Bond yields for both the 10-year US Treasuries (UST) and 10-year MGS yields continued unabated into May 2022 to 2.90% and 4.44% as at 13 May 2022.

The yield spreads between the two 10-year bonds have narrowed slightly to 154bps from 159bps & 171bps in March 2022 & February 2022 respectively. 

Inflation in the US for April 2022 remains uncomfortably high at 8.3% on a year-on-year basis after peaking at 8.5% y-o-y in March 2022 which is the highest since 1982.

Americans saw huge increases in prices for food – especially meat, poultry, fish and eggs whose prices surged 14.3%, the highest since May 1979. The prices of other products such as dairy and cereal products also rose.


Bank Negara Malaysia (BNM) raised the Overnight Policy Rate (OPR) by 25 basis points to 2.00% at its third Monetary Policy Committee (MPC) for the year.

BNM said the sustained reopening of the global economy and the improvement in labour market conditions has continued to support the recovery of economic activities and partially cushion the impact of the Russia-Ukraine conflict and COVID containment lockdown measures in China.

However, BNM said risks to growth remain which includes a further escalation of geopolitical conflicts, worsening supply chain disruptions, weaker global economic growth and a resurgence of COVID-19.

Both the headline and core inflation for 2022 are expected to average between -3.2% to 2.2% and -3.0% to 2.0% respectively. To combat the adverse effects of Covid to the economy, the OPR was reduced by 125 basis points (cumulatively) to 1.75%.

The central bank said the conditions that necessitated such actions have since abated and it will begin reducing the degree of monetary accommodation in a measured and gradual manner to support sustainable economic growth while ensuring an environment of price stability.  

BNM also announced that Malaysia’s GDP grew by 5.0% in 1Q22 as compared to a contraction of -0.5% in 1Q21. It expects the domestic economy to grow between 5.3% to 6.3% in 2022 supported by the abovementioned reasons. 

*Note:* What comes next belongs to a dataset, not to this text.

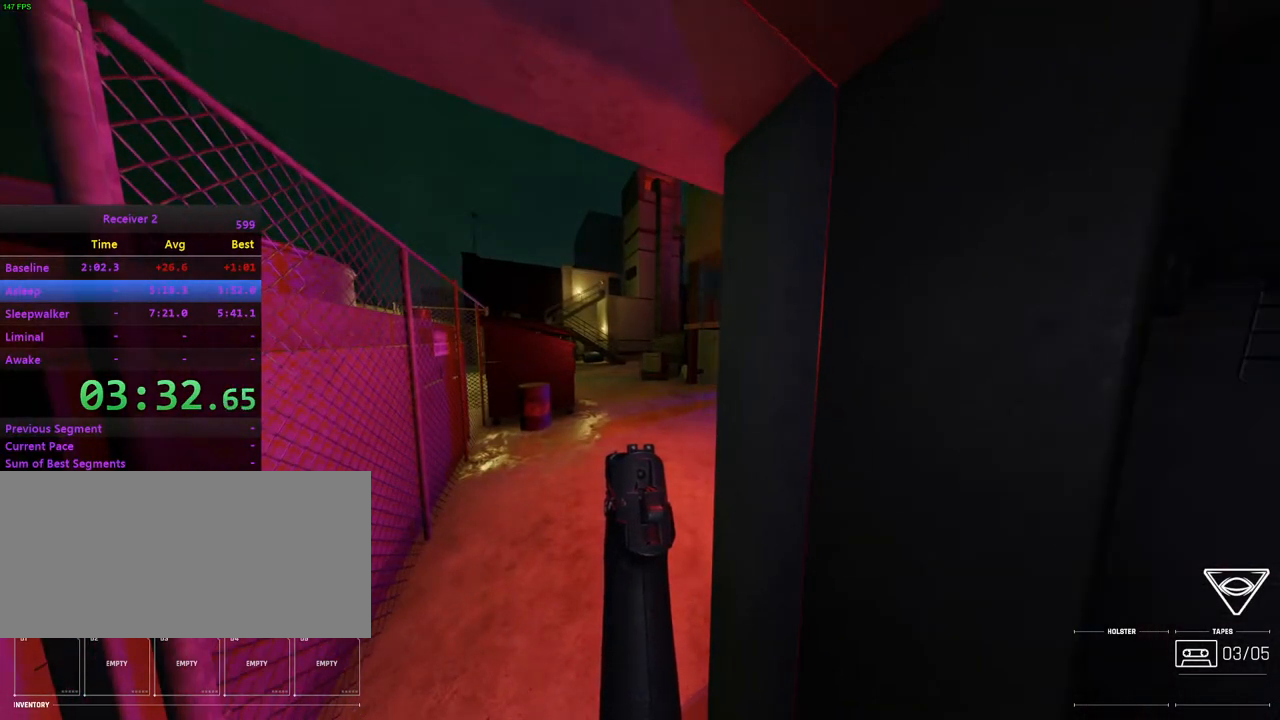
{"keys": [], "mouse": [], "events": [[317, "j", "down"], [350, "j", "up"]]}
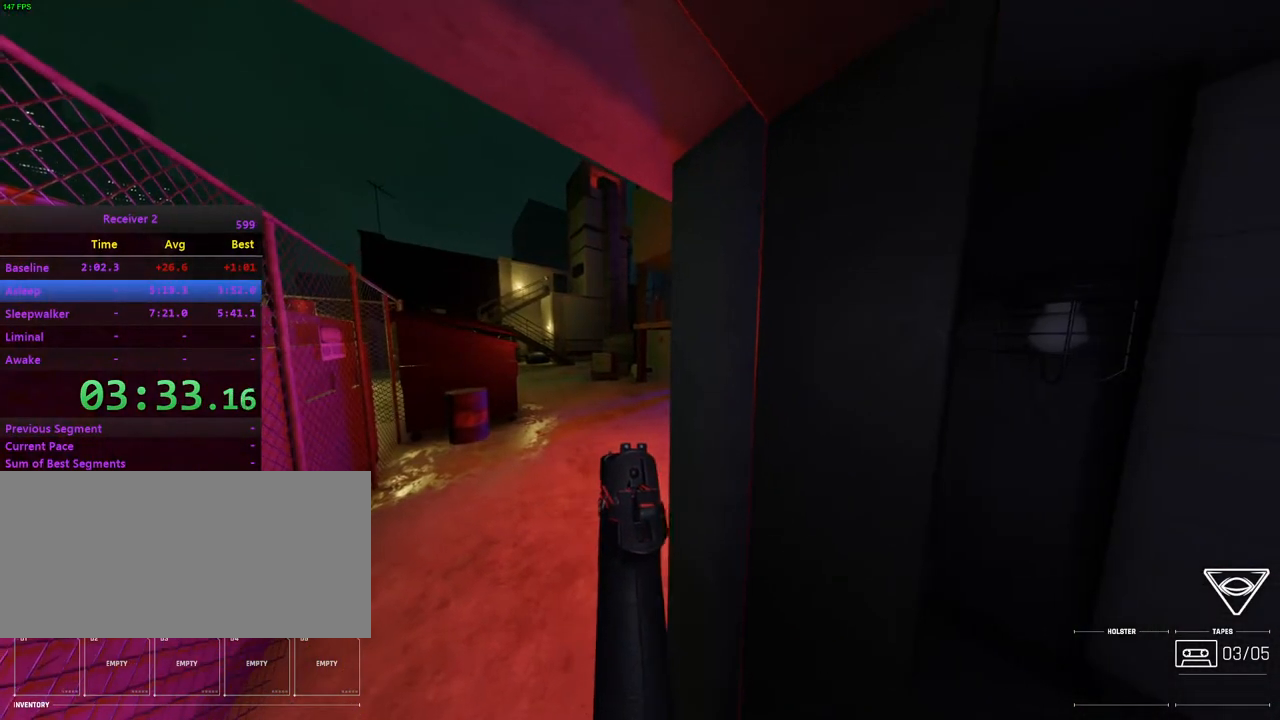
{"keys": [], "mouse": [], "events": []}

MARC Ratings is anticipating Malaysia’s economic growth to strengthen further throughout the next two quarters on the back of supportive fiscal policies, reopening of international borders and the lifting of other pandemic related restrictions. The continued strength of the labour markets will push the unemployment rate lower to 4.0% in 2022 from 4.6% in 2021.

MARC also revised its headline inflation to rise to 2.7% for 2022 from 2.5% in 2021 as intense supply side inflationary pressures continue despite active government intervention. MARC also opines that a second interest hike by Bank Negara Malaysia in the second half of 2022 is highly probable reflecting the central bank’s confidence in the domestic economy’s near-term prospects.

Deputy Human Resources Minister Datuk Awang Hashim said employers with less than five (5) workers have been given a deferment from complying with the Minimum Wager Order 2022 until 31 December 2022.

However, employers involved in professional fields such as lawyers and doctors would still have to adhere to the stipulated minimum salary of RM1,500 for each employee regardless of how many workers they have.